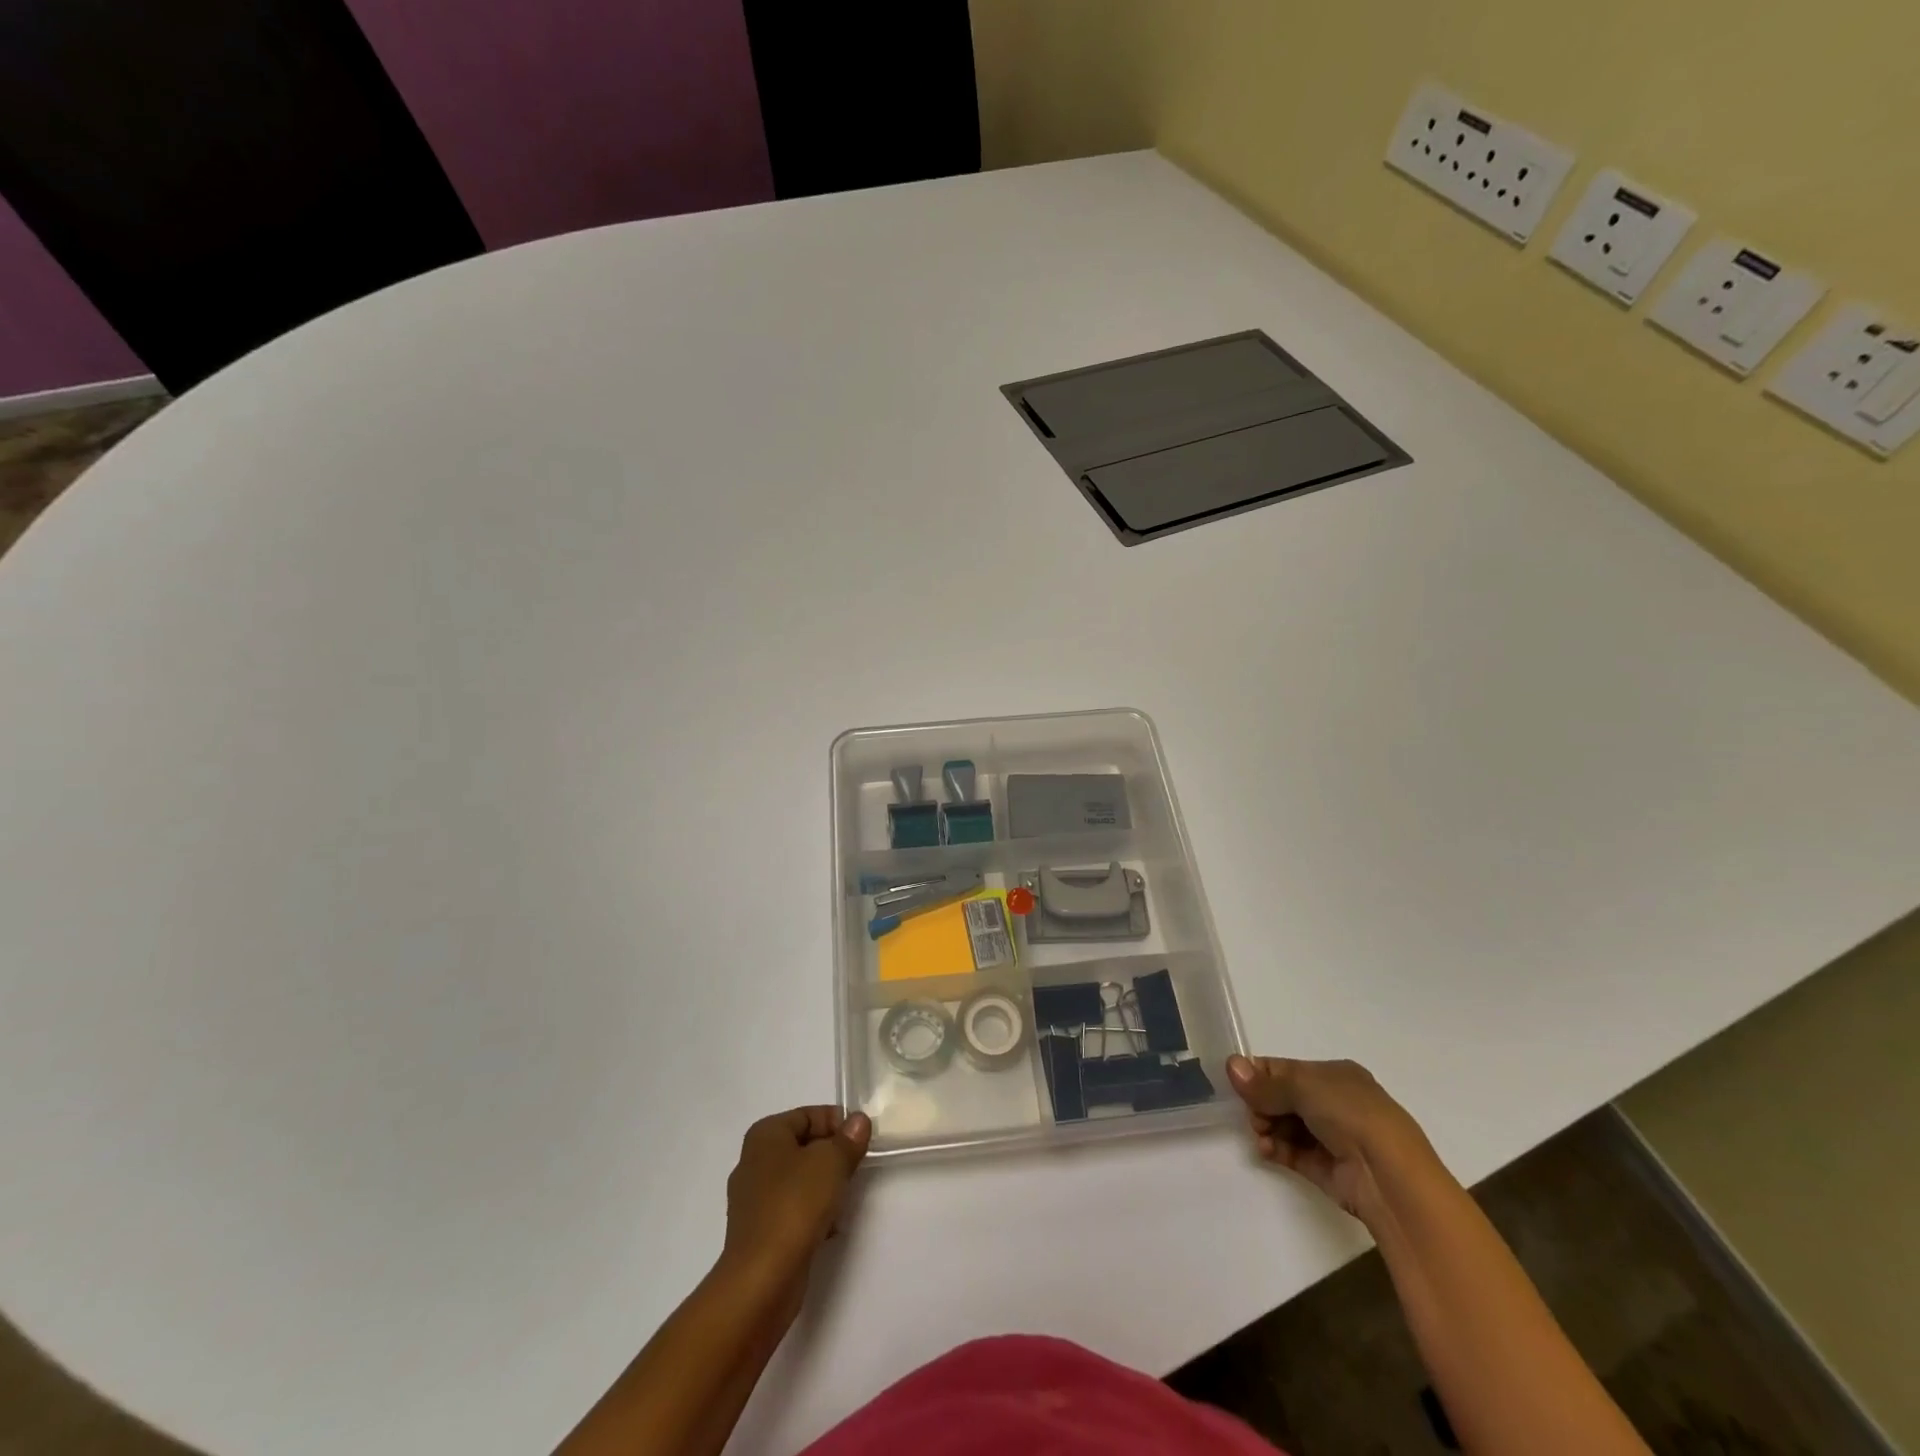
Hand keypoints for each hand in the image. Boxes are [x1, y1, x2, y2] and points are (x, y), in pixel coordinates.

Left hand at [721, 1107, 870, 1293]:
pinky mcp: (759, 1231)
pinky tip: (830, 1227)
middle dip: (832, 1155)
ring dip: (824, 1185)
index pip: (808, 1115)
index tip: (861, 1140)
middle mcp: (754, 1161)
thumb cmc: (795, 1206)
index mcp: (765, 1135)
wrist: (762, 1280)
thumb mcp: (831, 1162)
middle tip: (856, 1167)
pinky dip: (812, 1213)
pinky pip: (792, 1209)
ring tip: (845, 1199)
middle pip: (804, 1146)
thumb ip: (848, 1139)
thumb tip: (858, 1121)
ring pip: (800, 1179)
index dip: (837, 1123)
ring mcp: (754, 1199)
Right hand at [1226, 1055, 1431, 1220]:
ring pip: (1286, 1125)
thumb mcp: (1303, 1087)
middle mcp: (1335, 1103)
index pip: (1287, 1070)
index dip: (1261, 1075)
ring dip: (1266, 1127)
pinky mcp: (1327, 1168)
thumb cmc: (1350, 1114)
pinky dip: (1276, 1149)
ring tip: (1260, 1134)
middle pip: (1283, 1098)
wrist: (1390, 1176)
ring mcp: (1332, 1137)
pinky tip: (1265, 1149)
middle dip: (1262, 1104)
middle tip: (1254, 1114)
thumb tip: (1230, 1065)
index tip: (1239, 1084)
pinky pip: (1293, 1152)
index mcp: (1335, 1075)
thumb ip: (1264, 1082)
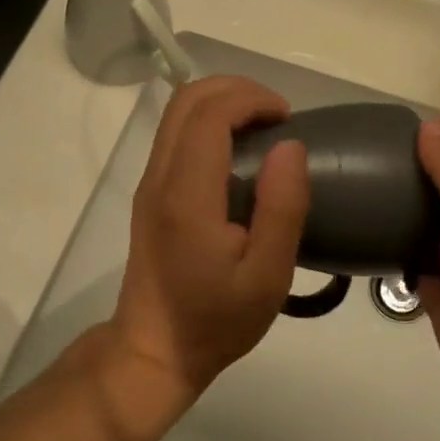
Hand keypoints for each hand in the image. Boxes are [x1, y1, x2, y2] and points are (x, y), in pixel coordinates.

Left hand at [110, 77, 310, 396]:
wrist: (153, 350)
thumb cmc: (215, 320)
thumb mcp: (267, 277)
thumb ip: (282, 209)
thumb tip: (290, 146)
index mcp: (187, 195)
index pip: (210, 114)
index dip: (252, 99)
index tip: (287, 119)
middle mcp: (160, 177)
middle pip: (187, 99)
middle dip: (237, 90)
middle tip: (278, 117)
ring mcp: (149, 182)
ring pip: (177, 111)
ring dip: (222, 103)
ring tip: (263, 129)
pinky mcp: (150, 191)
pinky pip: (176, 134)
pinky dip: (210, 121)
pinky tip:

---*---

Each line of the material above either contains the word "middle" or does not; state how many do, and nothing else.

**Response area:** 12